Texte fourni:
+ + + + +
« Toutes choses se tiennent »
par
Publication : mars 1981
Mise en ligne : 21 octobre 2008
EN 1854, le Grand Chef Blanc à Washington offrit d’acheter
une large zone du territoire indien et promit une « Réserve
» pour le peuple indien.
La réponse du chef Seattle a été décrite
comme la plus belle et la plus profonde déclaration jamais
faite sur l’environnement.
« Comment pouvez-vous acheter ou vendre le ciel, la chaleur de
la terre ? L’idée nous paraît étrange. Si nous ne
possédons pas la fraîcheur de l’air et le miroitement de
l’eau, comment pouvez-vous les acheter ?
Chaque parcelle de cette terre est sacrée pour mon peuple. Chaque
aiguille de pin luisante, chaque rive sableuse, chaque lambeau de brume
dans les bois, chaque clairière et chaque bourdonnement d’insecte
est sacré dans le souvenir et l’expérience de mon peuple.
La sève qui coule dans les arbres transporte les souvenirs de
l’homme rouge. Les morts des hommes blancs oublient le pays des hommes
et de leur naissance lorsqu’ils s’en vont se promener parmi les étoiles.
Nos morts n’oublient jamais cette terre magnifique, car elle est la
mère de l’homme rouge. Nous sommes une partie de la terre et
elle fait partie de nous. Les fleurs parfumées sont nos soeurs
; le cerf, le cheval, le grand aigle, ce sont nos frères. Les
crêtes rocheuses, les sucs dans les prés, la chaleur du
poney, et l’homme. tous appartiennent à la même famille.
+ + + + +
Données sources:

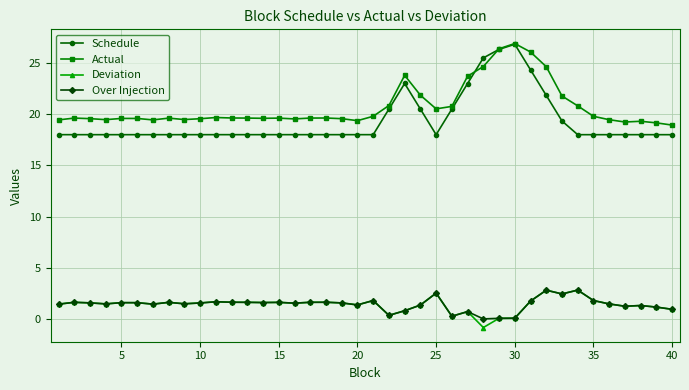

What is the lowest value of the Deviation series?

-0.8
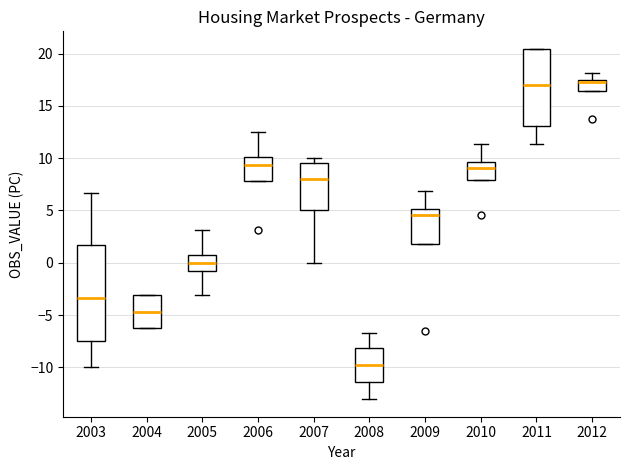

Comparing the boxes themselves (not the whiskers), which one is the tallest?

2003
+ + + + +
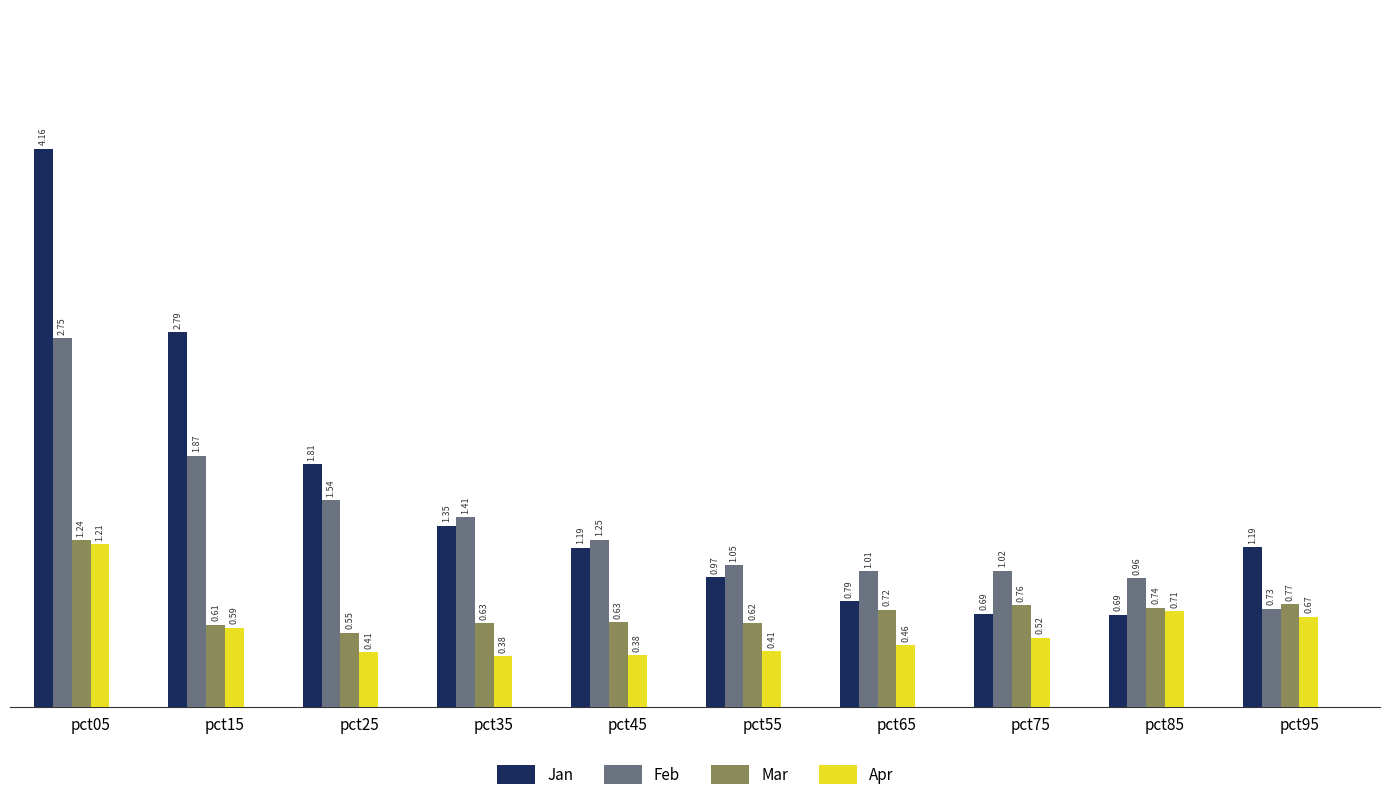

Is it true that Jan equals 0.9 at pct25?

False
+ + + + +
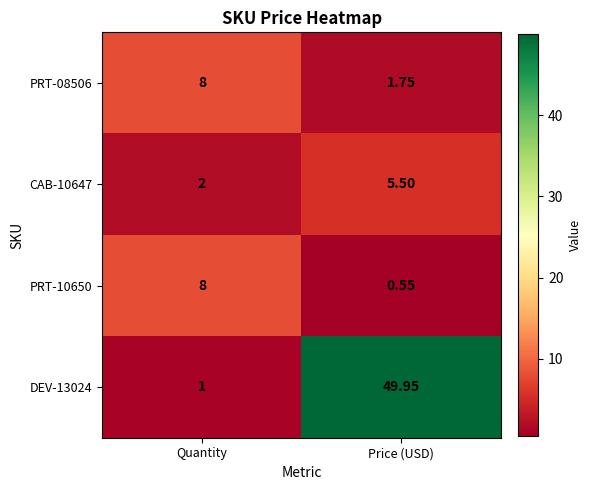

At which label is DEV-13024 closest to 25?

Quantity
+ + + + +
Actions requises:
**A)** Dans la liste, en commençant à la ligne qui contient « What is the » et en terminant à celle qui contient « Comparing the boxes », substituez « Residual » à « Deviation ». Reproduisez seulement ces lignes, sans les images.
**B)** Poursuivez le texte sur la réponse du chef Seattle à partir de l'endroit où il s'arrête.
Le texte et la liste constituent deux documents distincts.

Ensemble des réponses:
**A)**
What is the lowest value of the Residual series?

-0.8

Comparing the boxes themselves (not the whiskers), which one is the tallest?

**B)**
Aussi lorsque le grand chef à Washington envoie dire qu’il veut
acheter notre terre, demande-t-il beaucoup de nous.
Le Grand Chef envoie dire qu’il nous réservera un endroit de
façon à ce que nous puissions vivre confortablement entre
nous. Il sera notre père et nous serons ses enfants. Nous considérons
donc votre offre d’acheter notre terre. Mais ce ne sera pas facile.
Car cette terre nous est sacrée.
Cette eau scintillante qui coule dans les ruisseaux et les rivières
n’est pas seulement de l’eau mais le sang de nos ancêtres. Si
nous vous vendons de la terre, vous devez vous rappeler qu’elle est
sacrée, et vous devez apprendre à vos enfants qu’elle
est sacrée et que chaque reflet dans l’eau claire des lacs pare
d’événements et de souvenirs dans la vie de mon peuple.
Le murmure de l’eau est la voix du père de mon père.
Les rivières sont nos frères, elles étanchent notre
soif. Les rivières portent nos canoës et nourrissent nos
enfants. Si nous vous vendons notre terre, vous devez vous rappeler
et l’enseigner à vos enfants, que les rivières sont nos
frères et les vôtres, et vous devez désormais montrer
pour les rivières la tendresse que vous montreriez pour un frère.
Nous savons que l’homme blanc ne comprend pas nos moeurs. Pour lui,
une parcelle de terre ressemble à la suivante, car c’est un étranger
qui arrive dans la nuit et prend à la terre ce dont il a besoin.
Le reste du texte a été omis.